What I want to do is an xquery across all the rows in the table but include only the most recent occurrence of a transaction within the entire table. I've got the CROSS APPLY .nodes() working so that each transaction becomes its own row in the result set. What I can't quite figure out is to only include the most recent occurence of, in my example, Transaction ID 1.
On a related note, I need the values of multiple elements within each transaction element returned, each as different columns in the result set. I know that I can brute-force it, e.g. :
select
txn.value('(Item/ItemID)[1]', 'nvarchar(max)')) as 'ItemID',
txn.value('(ID)[1]', 'nvarchar(max)') as 'TxnID',
txn.value('(AmountPaid)[1]', 'nvarchar(max)') as 'Sale Price'
from SoapResponses rslts
CROSS APPLY SoapResponseXML.nodes('//TransactionArray/Transaction') AS R(txn)
I'm wondering if there's a better way to get each of those values out of the transaction node, with the requirement that each show up as a different column.
Thanks for bearing with this XQuery newbie. ; )

Help with XQuery formulation - selecting *only* most recent element from multiple table rows
rrrpak67191
I'd gone the route you suggested for question #1. In my case, I created a view using CROSS APPLY .nodes(). Then when I need to find the latest, I use a subquery and criteria that lets me know what's the latest.
The advice on question #2 is helpful. Should I understand that the text() function is equivalent to InnerXml for the element in question
I appreciate the helpfulness.
Donnie Hale
Hermy
For question #1, you would do it in a similar fashion to how you would do it in plain old T-SQL... which would be to have a subquery in some where clause which finds the latest date for a given transaction and filter on that. Your usage of XML in this case doesn't really provide an alternative which immediately comes to mind. If instead you stored all given operations related to given transaction in the same XML instance, then you could probably take advantage of document ordering to provide you with the "latest" operation on that transaction.

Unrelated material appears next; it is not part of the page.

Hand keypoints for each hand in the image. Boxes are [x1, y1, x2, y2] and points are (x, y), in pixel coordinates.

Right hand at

Regarding your 2nd question: Yes, you have to use the multiple value() methods. We don't provide any functionality for performing automatic value extraction. Are your values typed using an XML Schema If not, then you should probably rewrite expressions like (Item/ItemID)[1] to (Item/ItemID/text())[1]. Otherwise you are incurring an extra self join for each value() method invocation because we need to aggregate all of the text nodes under "Item/ItemID" (including all descendants).
-John Gallardo
SQL Server Engine
darthkatzs
text() is not equivalent to .InnerXml (which is a DOM notion).

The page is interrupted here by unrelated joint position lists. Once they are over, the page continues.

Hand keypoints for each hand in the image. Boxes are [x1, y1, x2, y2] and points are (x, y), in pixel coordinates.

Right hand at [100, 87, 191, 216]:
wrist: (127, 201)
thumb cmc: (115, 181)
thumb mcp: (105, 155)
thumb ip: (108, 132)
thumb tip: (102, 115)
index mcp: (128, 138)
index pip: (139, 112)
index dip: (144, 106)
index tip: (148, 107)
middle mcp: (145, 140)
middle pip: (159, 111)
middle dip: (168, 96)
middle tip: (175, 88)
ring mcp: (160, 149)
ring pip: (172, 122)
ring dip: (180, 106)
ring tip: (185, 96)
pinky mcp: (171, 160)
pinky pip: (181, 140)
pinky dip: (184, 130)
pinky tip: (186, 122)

/foo/text() will grab the text nodes which are direct children of /foo. This is quite different then @x.value('/foo', 'nvarchar(max)') because .value() implies the XQuery data() accessor, which really means "get all of the descendant text nodes" and it is this "get all of the descendant" part which can be expensive due to the extra plan complexity. By putting /foo/text() you are effectively telling us "i only want the direct children of foo, so don't bother looking any deeper in the tree" which allows us to build a much cleaner faster execution plan.